- Task statement:
The answer is every line in the data below that contains the word "variables".

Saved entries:
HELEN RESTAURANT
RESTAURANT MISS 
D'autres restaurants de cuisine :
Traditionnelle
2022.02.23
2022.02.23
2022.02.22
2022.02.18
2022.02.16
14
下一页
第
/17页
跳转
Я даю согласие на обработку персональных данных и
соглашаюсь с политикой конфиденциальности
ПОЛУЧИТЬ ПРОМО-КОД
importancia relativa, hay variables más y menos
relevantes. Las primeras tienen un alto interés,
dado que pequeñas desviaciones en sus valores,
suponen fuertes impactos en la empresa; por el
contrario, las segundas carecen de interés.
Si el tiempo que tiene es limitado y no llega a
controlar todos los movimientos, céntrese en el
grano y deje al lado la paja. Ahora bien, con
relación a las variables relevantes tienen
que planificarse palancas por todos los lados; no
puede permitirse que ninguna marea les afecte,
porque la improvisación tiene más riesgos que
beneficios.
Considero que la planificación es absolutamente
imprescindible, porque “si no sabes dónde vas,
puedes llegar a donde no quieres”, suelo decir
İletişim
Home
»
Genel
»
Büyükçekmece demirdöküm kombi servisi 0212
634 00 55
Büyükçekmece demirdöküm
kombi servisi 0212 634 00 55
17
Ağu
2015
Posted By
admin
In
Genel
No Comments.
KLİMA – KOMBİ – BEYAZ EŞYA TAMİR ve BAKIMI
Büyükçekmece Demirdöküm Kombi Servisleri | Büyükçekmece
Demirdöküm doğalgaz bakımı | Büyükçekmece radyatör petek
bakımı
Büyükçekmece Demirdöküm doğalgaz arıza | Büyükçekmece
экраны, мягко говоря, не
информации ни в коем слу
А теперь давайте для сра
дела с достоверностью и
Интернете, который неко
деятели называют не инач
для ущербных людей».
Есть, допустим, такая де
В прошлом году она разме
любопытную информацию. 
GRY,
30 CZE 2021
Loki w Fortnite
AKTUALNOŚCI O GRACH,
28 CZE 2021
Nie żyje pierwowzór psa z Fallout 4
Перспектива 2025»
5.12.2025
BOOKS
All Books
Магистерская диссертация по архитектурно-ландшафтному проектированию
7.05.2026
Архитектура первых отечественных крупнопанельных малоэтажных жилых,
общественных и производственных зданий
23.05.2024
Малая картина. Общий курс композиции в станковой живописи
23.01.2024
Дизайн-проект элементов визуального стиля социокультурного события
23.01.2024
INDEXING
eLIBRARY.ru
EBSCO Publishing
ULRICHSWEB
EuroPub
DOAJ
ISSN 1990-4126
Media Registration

- Answer for the task:
importancia relativa, hay variables más y menos
relación a las variables relevantes tienen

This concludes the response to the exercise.